LONDON (Reuters) - Sunderland believe they have the crucial momentum as the struggle to avoid relegation from the Premier League enters its final eight days this weekend.
Three weeks ago the Wearsiders looked doomed, with manager Gus Poyet saying it would take a miracle to keep them up, but the last three games have changed everything.
A draw and a win at title contenders Manchester City and Chelsea respectively, followed by a 4-0 trouncing of fellow strugglers Cardiff, have lifted Sunderland off the bottom of the table and out of the drop zone.
They have 32 points, the same as Norwich City, one better than Fulham and two ahead of Cardiff, but with a much better goal difference than all three rivals and a game in hand.
"The players are desperate to play again and go on and keep winning," Poyet told reporters ahead of Saturday's game at Manchester United.
"The feeling is great. We need to make sure we take into consideration everything we’ve done, but knowing that there’s plenty to do. It’s going to be a special game for everybody.
"We know how Manchester United look now under Ryan Giggs. We know they’re going to be confident after last weekend, but it’s the same for us," added the manager.
Even if Sunderland are beaten, they could almost certainly guarantee survival by winning their two home games next week against West Bromwich Albion and then Swansea City.
"We’re confident as well because of the result last weekend, so it should be a very good game," said Poyet of the trip to Old Trafford, where United favourite Giggs has replaced David Moyes as manager.
"We need to make sure we bring them down to a certain level where we can go and take advantage. We did that against Manchester City and Chelsea."

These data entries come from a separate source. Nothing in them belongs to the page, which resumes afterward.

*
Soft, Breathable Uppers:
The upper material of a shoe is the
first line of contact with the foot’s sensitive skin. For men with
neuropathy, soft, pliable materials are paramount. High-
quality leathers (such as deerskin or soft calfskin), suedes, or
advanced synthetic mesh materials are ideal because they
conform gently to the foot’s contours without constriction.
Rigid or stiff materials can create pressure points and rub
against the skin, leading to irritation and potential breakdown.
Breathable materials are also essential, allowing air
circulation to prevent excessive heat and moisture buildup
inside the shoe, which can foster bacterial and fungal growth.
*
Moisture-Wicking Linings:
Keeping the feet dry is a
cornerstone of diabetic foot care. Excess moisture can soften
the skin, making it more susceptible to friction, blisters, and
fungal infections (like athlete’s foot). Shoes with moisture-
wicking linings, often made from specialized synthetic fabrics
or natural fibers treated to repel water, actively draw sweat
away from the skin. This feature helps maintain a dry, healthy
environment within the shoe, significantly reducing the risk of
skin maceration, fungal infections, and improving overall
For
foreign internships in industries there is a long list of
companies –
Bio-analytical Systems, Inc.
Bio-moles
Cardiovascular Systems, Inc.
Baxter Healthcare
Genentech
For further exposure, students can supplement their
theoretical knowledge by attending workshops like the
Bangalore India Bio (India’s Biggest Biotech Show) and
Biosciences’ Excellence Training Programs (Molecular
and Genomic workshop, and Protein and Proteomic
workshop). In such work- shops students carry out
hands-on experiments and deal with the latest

Poyet took over from Paolo di Canio, who was sacked only five games into the season, and the three teams below them have also all changed managers this season - Fulham doing so twice after dismissing Martin Jol and then Rene Meulensteen.
Bottom placed Cardiff, who replaced Malky Mackay with the former Manchester United hero Ole Gunnar Solskjaer in January, hope to take advantage of Newcastle United's poor form - six successive defeats - when they travel to the North-East on Saturday.
Then they are at home to Chelsea, who could still be in contention for a top two finish or even the title itself.
Fulham, a Premier League club since 2001, have two mid-table opponents to play in Stoke City, away, and London rivals Crystal Palace at home.
Norwich are on the worst run of all the strugglers, having lost their last five games, and were always in danger of a difficult end to the season, knowing they had to play Liverpool, Manchester United, Chelsea and Arsenal.
Sacking Chris Hughton and appointing Neil Adams just before that run of matches, they lost the first two and now visit Chelsea on Sunday in a parlous position and knowing they need points from the last two matches.
Adams was upbeat on Friday, telling the club website: "The players' attitude has been positive, the effort and commitment are there."
The clubs immediately above the bottom four may also need to add to their tallies to be safe with Aston Villa on 35 points, but a game in hand on the bottom three, West Brom 36, and West Ham and Hull City on 37.